## Task objective
Copy out lines with the word "Left" from the material that follows.
.....
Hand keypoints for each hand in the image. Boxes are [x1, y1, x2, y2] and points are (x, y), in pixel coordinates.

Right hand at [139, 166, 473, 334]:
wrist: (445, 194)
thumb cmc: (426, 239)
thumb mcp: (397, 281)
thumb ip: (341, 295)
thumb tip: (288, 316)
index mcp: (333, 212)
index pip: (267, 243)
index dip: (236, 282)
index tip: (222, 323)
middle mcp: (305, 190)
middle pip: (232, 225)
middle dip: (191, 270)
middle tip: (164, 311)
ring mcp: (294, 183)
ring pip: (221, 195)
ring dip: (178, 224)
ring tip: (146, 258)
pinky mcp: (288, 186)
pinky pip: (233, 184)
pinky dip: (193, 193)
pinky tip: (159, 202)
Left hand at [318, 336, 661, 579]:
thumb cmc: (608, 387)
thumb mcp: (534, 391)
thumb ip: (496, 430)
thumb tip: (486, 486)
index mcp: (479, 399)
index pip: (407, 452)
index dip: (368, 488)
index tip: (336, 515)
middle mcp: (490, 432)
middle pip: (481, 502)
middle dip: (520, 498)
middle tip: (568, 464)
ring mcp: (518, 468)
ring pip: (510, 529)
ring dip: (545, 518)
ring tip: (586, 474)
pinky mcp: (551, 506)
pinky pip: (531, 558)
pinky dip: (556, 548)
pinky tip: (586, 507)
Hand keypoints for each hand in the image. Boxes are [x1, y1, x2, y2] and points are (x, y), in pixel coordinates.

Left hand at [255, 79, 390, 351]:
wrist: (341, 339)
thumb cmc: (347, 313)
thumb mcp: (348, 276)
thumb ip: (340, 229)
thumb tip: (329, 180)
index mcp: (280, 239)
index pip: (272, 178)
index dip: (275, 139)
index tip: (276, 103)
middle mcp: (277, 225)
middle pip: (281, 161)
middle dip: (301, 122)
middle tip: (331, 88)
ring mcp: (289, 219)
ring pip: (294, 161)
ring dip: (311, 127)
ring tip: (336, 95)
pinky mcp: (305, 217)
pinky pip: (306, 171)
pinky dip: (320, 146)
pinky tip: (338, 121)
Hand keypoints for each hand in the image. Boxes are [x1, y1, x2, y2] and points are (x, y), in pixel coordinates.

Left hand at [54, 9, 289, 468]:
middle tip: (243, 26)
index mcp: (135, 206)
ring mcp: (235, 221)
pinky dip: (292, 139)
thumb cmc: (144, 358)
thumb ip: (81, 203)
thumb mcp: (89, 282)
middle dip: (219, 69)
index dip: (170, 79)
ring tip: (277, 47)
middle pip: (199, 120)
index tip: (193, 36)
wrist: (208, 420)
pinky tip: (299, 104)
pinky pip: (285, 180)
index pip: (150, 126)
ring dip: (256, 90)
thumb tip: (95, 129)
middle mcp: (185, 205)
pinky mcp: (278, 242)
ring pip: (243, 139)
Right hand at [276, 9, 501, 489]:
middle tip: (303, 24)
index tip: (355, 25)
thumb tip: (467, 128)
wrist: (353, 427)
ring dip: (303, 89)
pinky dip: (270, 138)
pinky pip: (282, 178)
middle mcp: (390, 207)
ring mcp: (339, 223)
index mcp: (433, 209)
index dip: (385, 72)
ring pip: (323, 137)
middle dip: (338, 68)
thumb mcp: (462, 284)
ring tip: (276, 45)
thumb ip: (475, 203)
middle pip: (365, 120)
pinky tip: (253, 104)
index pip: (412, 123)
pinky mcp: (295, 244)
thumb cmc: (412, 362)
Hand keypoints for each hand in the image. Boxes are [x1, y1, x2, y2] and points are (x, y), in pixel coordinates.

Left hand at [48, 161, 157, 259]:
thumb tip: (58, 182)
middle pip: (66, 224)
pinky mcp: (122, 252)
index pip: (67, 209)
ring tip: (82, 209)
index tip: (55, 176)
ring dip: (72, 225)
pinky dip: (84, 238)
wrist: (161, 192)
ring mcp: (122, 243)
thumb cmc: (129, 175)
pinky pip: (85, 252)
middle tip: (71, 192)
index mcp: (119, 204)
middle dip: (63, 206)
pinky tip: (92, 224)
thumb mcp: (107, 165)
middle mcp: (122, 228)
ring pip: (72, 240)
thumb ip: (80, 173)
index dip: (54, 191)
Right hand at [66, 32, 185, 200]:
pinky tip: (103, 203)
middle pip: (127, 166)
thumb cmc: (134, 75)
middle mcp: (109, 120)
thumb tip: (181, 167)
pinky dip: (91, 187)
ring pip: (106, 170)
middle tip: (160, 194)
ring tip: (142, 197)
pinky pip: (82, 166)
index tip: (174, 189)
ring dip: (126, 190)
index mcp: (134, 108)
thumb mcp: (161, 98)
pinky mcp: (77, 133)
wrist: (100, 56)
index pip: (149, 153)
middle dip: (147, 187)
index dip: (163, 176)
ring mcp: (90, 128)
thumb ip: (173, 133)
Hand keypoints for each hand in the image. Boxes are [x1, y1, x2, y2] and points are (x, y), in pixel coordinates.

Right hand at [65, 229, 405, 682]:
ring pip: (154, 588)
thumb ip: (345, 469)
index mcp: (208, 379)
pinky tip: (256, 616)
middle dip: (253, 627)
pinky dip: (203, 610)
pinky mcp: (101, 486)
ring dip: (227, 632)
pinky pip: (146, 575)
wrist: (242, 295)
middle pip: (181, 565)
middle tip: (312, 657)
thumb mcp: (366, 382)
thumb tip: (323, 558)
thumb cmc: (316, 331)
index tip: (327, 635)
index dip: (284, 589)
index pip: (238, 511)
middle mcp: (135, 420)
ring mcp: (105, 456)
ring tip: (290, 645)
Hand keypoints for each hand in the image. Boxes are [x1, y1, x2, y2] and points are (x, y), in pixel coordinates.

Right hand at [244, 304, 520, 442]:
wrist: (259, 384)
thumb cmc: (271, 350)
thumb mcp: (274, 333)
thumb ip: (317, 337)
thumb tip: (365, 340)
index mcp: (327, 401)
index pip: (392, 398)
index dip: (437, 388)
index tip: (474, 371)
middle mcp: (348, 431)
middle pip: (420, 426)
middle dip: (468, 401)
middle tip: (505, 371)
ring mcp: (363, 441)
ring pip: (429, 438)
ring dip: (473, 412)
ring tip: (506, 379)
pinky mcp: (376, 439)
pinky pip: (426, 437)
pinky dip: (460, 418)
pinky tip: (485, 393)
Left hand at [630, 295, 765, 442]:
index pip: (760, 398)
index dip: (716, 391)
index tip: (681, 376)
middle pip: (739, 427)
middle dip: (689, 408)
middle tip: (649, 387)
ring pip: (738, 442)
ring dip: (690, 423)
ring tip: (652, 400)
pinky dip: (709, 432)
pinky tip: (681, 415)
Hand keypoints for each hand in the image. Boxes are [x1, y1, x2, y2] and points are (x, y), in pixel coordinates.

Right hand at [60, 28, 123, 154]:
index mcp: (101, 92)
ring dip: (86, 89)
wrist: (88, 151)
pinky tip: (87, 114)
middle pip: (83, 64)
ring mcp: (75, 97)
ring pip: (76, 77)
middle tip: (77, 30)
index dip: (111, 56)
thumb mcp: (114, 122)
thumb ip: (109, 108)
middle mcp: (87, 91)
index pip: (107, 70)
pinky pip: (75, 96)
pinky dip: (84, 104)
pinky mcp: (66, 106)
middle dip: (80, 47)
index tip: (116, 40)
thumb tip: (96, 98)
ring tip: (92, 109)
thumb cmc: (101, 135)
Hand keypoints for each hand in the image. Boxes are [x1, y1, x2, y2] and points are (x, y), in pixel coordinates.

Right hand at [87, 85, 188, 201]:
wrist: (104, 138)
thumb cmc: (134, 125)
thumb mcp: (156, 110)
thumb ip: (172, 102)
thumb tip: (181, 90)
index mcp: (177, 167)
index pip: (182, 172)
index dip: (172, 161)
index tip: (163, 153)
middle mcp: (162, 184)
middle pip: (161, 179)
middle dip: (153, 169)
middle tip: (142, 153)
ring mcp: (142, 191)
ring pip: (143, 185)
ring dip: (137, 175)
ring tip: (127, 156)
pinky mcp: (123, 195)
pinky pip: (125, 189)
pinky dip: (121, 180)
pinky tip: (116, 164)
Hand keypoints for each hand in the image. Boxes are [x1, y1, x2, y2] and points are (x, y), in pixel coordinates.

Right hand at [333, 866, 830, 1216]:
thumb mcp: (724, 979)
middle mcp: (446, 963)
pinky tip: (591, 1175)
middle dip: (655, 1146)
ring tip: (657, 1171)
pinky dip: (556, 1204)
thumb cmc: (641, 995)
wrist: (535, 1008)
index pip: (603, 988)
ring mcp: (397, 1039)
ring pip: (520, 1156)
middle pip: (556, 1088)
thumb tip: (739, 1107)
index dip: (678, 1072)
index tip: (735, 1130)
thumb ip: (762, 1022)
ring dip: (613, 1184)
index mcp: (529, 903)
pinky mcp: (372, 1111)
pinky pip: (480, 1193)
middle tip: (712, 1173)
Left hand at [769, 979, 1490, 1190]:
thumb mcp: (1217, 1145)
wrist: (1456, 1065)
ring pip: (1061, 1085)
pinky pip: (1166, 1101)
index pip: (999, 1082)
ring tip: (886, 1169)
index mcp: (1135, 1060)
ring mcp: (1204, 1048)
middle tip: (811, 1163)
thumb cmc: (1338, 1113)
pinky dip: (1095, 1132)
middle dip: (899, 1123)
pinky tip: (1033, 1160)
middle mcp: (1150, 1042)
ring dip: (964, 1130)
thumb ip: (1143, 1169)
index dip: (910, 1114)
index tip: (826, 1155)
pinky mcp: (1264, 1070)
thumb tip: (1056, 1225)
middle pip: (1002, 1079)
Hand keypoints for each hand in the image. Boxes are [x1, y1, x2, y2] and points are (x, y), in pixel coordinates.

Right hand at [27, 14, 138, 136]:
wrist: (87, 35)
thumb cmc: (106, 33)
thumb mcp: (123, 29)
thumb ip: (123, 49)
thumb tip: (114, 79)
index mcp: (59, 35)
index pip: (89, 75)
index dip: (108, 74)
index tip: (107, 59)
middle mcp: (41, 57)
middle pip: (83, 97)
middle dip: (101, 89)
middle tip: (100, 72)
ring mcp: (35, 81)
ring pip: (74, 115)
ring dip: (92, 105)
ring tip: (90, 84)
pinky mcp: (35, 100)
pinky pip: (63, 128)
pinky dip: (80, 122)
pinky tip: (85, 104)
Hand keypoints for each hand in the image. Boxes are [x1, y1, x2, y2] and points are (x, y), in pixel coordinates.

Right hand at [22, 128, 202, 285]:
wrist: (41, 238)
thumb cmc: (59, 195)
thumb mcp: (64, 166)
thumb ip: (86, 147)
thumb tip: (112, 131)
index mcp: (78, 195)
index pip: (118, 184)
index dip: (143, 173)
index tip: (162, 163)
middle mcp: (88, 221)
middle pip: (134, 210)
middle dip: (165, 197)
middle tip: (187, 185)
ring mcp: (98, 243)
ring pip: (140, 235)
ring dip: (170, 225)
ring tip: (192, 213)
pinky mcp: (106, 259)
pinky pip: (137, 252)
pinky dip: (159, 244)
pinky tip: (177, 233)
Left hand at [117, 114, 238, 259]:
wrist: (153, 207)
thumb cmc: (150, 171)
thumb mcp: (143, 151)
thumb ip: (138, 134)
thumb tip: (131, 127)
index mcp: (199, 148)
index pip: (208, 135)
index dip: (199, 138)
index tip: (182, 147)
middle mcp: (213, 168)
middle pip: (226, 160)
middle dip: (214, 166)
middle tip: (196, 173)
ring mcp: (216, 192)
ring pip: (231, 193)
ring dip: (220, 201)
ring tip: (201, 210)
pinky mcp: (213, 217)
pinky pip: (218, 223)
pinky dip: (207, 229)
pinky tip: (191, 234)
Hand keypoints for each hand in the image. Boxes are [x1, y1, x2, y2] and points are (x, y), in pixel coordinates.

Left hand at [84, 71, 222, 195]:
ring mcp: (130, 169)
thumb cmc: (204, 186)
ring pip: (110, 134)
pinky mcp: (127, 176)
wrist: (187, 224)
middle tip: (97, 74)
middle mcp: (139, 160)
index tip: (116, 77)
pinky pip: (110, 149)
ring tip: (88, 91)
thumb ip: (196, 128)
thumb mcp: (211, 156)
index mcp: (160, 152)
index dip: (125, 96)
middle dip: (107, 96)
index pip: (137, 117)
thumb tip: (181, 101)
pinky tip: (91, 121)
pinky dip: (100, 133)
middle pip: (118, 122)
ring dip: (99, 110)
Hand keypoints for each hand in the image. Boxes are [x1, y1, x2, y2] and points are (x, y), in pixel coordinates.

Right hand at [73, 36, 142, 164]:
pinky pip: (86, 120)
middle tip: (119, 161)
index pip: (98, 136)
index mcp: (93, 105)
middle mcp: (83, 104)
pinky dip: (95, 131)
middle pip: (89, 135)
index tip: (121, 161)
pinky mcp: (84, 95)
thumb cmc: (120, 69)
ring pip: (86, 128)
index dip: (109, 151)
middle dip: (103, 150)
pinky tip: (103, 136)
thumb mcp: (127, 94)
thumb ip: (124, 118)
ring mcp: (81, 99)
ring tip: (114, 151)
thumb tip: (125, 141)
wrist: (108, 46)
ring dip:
.....
## Exercise solution
Left hand at [318, 336, 661, 579]:
Left hand at [255, 79, 390, 351]:
Left hand at [54, 9, 289, 468]:
Left hand at [48, 161, 157, 259]:
Left hand at [630, 295, 765, 442]:
Left hand at [769, 979, 1490, 1190]:
Left hand at [117, 114, 238, 259]:
Left hand at [84, 71, 222, 195]:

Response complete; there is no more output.